> WHAT YOU WILL DO
Reproduce every line of the listing below verbatim, omitting the pictures.
Segment Start: INFORMATION SUPPLIED
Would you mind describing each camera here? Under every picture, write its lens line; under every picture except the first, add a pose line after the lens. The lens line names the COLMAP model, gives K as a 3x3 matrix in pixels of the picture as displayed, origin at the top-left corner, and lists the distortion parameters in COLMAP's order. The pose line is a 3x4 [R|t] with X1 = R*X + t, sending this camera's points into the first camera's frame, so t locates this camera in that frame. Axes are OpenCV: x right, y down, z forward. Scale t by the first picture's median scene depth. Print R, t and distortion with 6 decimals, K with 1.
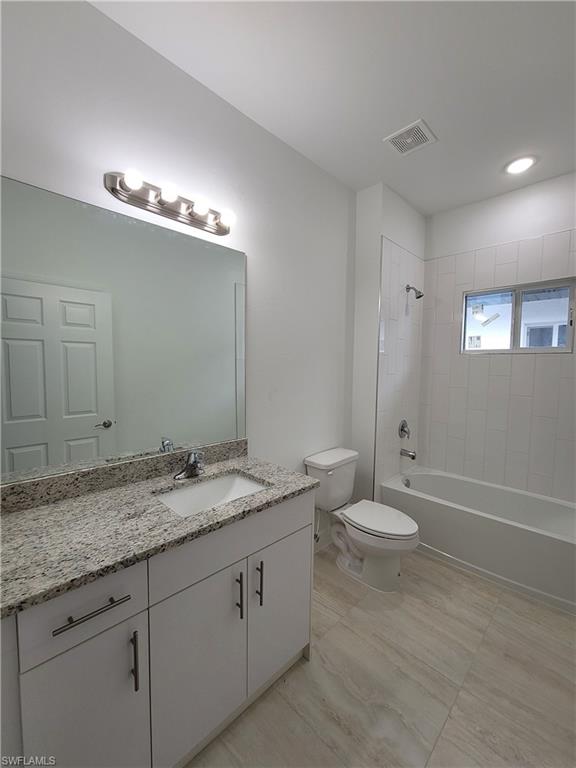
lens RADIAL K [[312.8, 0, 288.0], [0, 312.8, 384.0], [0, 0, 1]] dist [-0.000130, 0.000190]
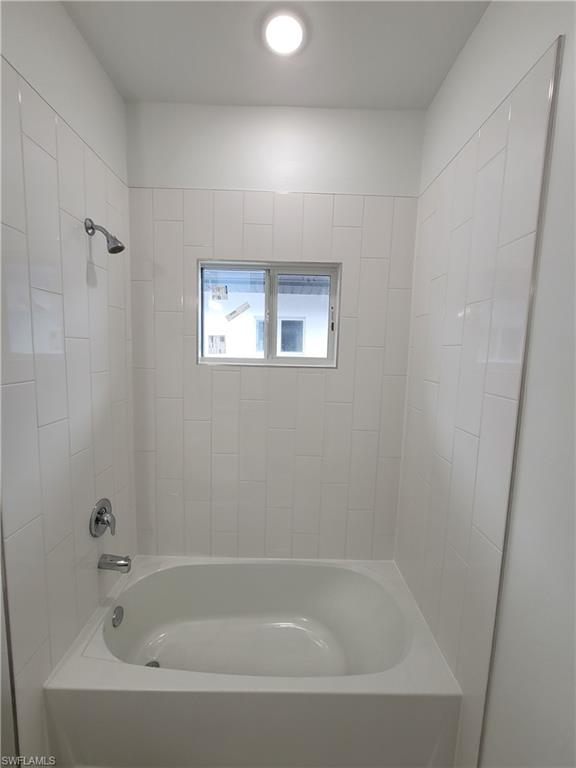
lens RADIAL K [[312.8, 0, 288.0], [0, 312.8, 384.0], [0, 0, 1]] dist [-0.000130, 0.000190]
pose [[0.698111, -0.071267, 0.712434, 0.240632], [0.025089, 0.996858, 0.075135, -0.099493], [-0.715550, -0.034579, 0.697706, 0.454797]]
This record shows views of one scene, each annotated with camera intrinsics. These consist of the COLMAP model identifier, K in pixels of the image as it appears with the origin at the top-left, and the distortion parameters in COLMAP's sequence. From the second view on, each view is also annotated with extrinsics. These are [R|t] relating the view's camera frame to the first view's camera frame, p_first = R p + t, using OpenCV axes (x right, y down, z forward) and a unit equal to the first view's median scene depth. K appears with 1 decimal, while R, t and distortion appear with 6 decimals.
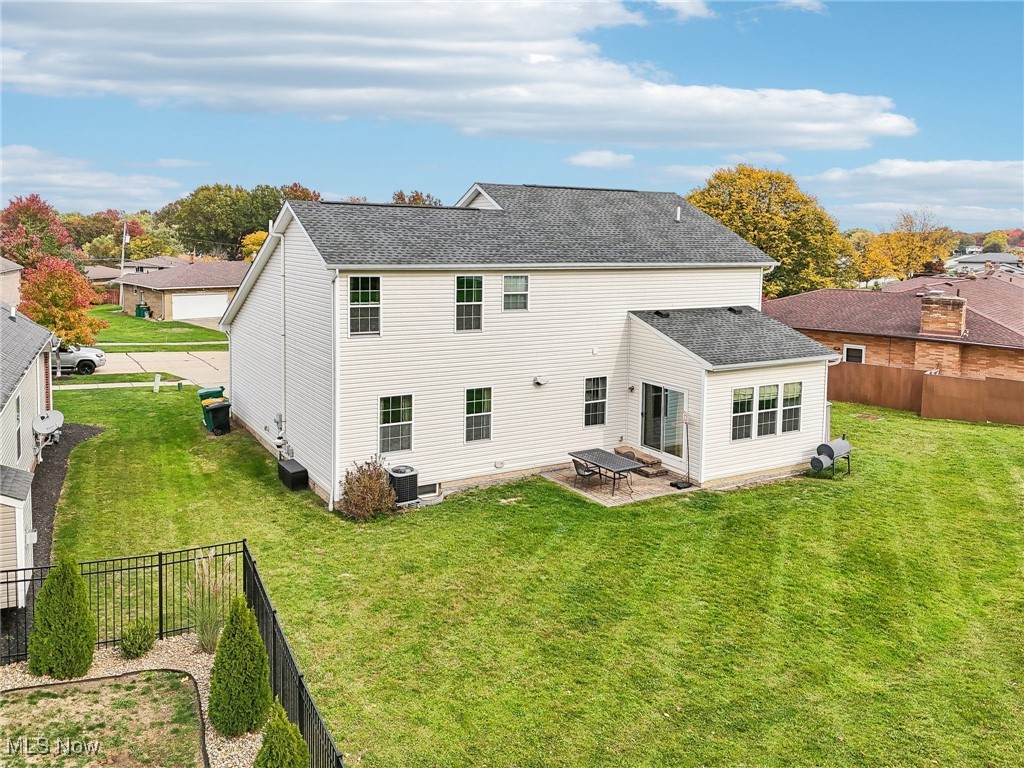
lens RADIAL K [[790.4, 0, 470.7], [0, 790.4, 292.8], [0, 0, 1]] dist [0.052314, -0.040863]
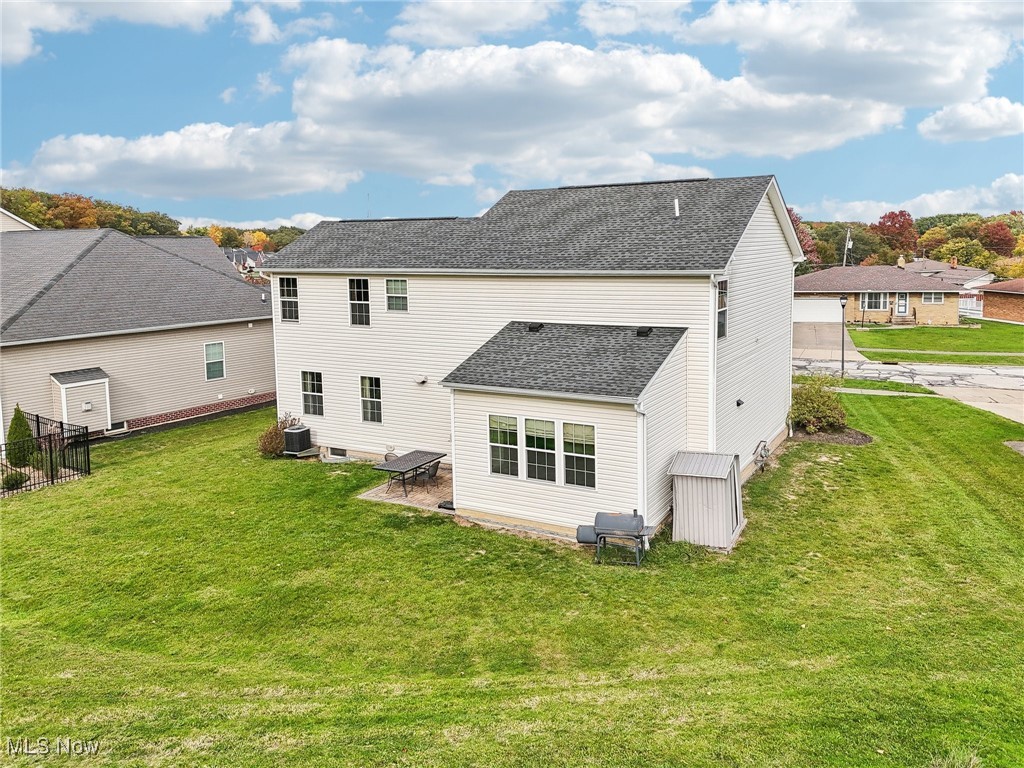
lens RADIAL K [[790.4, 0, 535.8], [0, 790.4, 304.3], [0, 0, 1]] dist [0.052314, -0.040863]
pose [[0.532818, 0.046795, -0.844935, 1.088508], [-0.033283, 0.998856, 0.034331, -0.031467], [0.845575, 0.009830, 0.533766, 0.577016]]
Segment End: INFORMATION SUPPLIED
> REPLY TO THE TASK
Would you mind describing each camera here? Under every picture, write its lens line; under every picture except the first, add a pose line after the lens. The lens line names the COLMAP model, gives K as a 3x3 matrix in pixels of the picture as displayed, origin at the top-left corner, and lists the distortion parameters in COLMAP's order. The pose line is a 3x4 [R|t] with X1 = R*X + t, sending this camera's points into the first camera's frame, so t locates this camera in that frame. Axes are OpenCV: x right, y down, z forward. Scale t by the first picture's median scene depth. Print R, t and distortion with 6 decimals, K with 1.
lens RADIAL K [[312.8, 0, 288.0], [0, 312.8, 384.0], [0, 0, 1]] dist [-0.000130, 0.000190]
lens RADIAL K [[312.8, 0, 288.0], [0, 312.8, 384.0], [0, 0, 1]] dist [-0.000130, 0.000190]
pose [[0.698111, -0.071267, 0.712434, 0.240632], [0.025089, 0.996858, 0.075135, -0.099493], [-0.715550, -0.034579, 0.697706, 0.454797]]
This record shows views of one scene, each annotated with camera intrinsics. These consist of the COLMAP model identifier, K in pixels of the image as it appears with the origin at the top-left, and the distortion parameters in COLMAP's sequence. From the second view on, each view is also annotated with extrinsics. These are [R|t] relating the view's camera frame to the first view's camera frame, p_first = R p + t, using OpenCV axes (x right, y down, z forward) and a unit equal to the first view's median scene depth. K appears with 1 decimal, while R, t and distortion appear with 6 decimals.
lens RADIAL K [[790.4, 0, 470.7], [0, 790.4, 292.8], [0, 0, 1]] dist [0.052314, -0.040863]
lens RADIAL K [[790.4, 0, 535.8], [0, 790.4, 304.3], [0, 0, 1]] dist [0.052314, -0.040863]
pose [[0.532818, 0.046795, -0.844935, 1.088508], [-0.033283, 0.998856, 0.034331, -0.031467], [0.845575, 0.009830, 0.533766, 0.577016]]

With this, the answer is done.